*Problem to solve*
Reproduce word for word the passage of the album review running from "However, Times of" up to and including "metalcore’s emotional vivacity.".

*Reading text*

However, Times of Grace sees a progression into the subtler and more emotional side of metalcore’s schizoid beauty/brutality. The Hymn of a Broken Man
, as the title implies, draws on a more introspective tack to yield a work possessing things the last Killswitch album sorely missed: a soul and a purpose. As trite as that may seem, The Hymn
has a unified theme that carries over in the music without coming across as forced or gimmicky. Times of Grace may not have the grindcore elements of Converge, the constant guitar solo onslaught of All That Remains, or the thrashy appeal of Shadows Fall, but it does have an ability to dig deeper into just how far a band can take metalcore’s emotional vivacity.
Album opener “Strength in Numbers” begins and ends in a familiar place with Leach shouting some spoken word verses just as he did in AOJB
’s “Numbered Days” and with Adam doing some single stroke drum rolls and marching effects. The song then breaches into machine gun riffery and speedy double bass. “Where the Spirit Leads Me” finds the two men trading off vocals with some enormous pounding from the rhythm section to push the track forward. Others like “Fight for Life” and “Until the End of Days” sound reminiscently similar to tracks like “My Curse” and “Break the Silence” off of KSE’s As Daylight Dies
. What makes The Hymn
much more noteworthy than other metalcore albums is a meticulous attention to details. For instance, “In the Arms of Mercy,” the instrumental at the middle of the album, starts and ends with the skuzzy noise typically heard on decades-old sound recordings, evoking images of sepia toned photographs from another era. “The Forgotten One” provides a refreshing period on the album by displaying Dutkiewicz and Leach’s versatility in recording an acoustic folk number. Dutkiewicz’s use of guitar effects burgeons on songs like “The End of Eternity,” with cloudbursts of showering notes followed by a dark storm of bottom heavy chords. The lighter guitar tones often appear like blood swirling into the murky waters of the large metal riffs. And to bring The Hymn
full circle, “Fall from Grace” trails off with Leach whispering some spoken word to contrast with his earlier shouts; the opener track’s bombastic entrance gives way to the closer’s humble but triumphant completion.

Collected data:
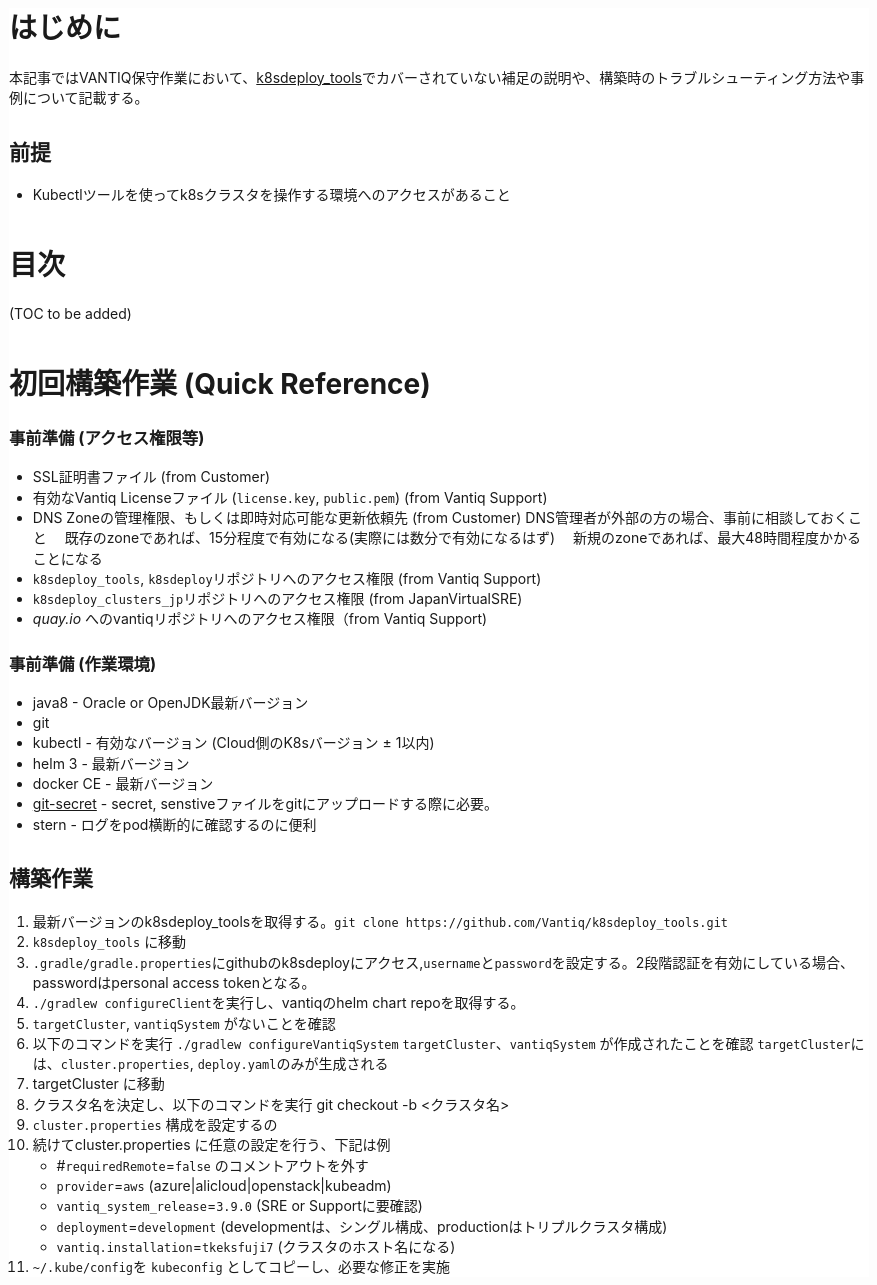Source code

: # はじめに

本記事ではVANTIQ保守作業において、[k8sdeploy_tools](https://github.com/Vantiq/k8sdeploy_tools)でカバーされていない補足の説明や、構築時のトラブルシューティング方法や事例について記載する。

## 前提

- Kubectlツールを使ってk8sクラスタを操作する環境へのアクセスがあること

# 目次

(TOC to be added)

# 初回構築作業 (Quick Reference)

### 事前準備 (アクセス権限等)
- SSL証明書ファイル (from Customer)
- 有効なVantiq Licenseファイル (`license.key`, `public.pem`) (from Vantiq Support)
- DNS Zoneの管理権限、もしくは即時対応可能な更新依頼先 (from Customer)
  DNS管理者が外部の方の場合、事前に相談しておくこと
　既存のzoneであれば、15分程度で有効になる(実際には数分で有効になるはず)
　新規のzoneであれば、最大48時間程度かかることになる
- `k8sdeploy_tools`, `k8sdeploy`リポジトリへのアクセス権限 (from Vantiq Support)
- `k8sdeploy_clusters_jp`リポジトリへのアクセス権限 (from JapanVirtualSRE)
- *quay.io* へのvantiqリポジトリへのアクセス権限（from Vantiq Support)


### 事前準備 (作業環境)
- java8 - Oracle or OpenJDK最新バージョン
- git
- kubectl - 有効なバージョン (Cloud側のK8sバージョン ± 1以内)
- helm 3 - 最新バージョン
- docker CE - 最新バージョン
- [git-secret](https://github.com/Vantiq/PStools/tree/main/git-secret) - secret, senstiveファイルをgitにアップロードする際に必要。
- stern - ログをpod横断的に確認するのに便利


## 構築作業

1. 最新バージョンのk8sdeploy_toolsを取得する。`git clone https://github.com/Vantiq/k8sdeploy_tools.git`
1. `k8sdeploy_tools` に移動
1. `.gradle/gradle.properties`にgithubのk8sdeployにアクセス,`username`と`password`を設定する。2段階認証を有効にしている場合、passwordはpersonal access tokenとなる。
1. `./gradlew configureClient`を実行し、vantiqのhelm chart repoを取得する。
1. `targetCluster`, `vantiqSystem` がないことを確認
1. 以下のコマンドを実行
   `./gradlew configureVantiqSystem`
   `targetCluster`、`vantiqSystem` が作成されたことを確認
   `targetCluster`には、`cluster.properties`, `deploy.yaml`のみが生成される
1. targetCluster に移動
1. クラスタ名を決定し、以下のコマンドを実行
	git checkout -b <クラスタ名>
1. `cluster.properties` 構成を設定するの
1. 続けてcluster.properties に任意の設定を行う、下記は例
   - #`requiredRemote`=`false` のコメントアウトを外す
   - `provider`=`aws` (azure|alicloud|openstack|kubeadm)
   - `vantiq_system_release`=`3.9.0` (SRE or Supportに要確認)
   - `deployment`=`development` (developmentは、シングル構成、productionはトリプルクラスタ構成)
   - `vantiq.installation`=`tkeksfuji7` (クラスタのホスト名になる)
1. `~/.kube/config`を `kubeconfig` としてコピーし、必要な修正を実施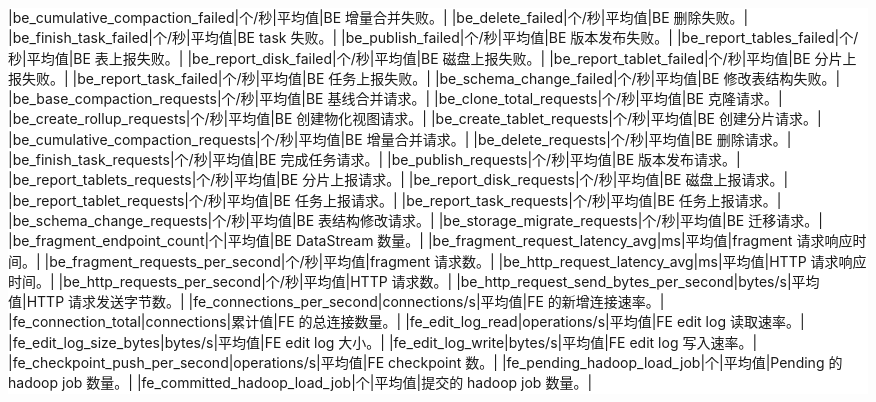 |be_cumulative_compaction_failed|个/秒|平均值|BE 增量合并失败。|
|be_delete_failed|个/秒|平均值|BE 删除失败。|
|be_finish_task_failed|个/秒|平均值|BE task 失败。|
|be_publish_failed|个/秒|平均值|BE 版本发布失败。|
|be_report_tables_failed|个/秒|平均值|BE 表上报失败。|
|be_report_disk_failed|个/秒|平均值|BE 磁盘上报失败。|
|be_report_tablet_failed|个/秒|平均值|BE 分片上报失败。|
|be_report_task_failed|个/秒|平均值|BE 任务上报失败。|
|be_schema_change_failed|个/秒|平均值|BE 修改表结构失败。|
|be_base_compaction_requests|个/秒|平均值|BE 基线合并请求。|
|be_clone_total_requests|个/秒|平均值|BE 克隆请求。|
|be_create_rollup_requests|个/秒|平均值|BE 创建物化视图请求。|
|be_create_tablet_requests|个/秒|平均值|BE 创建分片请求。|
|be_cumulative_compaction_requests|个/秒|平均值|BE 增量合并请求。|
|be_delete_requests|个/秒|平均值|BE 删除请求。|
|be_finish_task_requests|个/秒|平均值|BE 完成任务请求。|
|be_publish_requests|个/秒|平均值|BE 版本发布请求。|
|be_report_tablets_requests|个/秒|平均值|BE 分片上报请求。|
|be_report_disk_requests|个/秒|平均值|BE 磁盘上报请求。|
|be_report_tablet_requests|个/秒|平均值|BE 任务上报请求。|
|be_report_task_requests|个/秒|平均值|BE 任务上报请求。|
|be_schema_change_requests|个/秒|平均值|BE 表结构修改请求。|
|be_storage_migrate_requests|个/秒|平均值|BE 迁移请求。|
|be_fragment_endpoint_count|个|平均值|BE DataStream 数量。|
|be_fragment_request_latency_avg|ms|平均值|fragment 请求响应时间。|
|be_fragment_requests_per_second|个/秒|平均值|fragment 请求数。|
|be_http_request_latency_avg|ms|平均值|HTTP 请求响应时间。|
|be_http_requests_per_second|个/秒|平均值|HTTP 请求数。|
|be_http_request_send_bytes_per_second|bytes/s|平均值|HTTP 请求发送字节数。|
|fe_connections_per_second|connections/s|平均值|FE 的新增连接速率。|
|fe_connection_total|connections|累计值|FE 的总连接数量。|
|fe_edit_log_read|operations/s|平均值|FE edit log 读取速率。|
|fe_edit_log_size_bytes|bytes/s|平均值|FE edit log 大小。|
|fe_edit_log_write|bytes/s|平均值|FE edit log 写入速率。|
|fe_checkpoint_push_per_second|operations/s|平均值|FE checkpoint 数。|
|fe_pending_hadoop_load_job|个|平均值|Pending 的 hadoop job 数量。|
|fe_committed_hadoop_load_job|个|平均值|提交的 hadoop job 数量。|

*Answer to the problem*
However, Times of Grace sees a progression into the subtler and more emotional side of metalcore’s schizoid beauty/brutality. The Hymn of a Broken Man
, as the title implies, draws on a more introspective tack to yield a work possessing things the last Killswitch album sorely missed: a soul and a purpose. As trite as that may seem, The Hymn
has a unified theme that carries over in the music without coming across as forced or gimmicky. Times of Grace may not have the grindcore elements of Converge, the constant guitar solo onslaught of All That Remains, or the thrashy appeal of Shadows Fall, but it does have an ability to dig deeper into just how far a band can take metalcore’s emotional vivacity.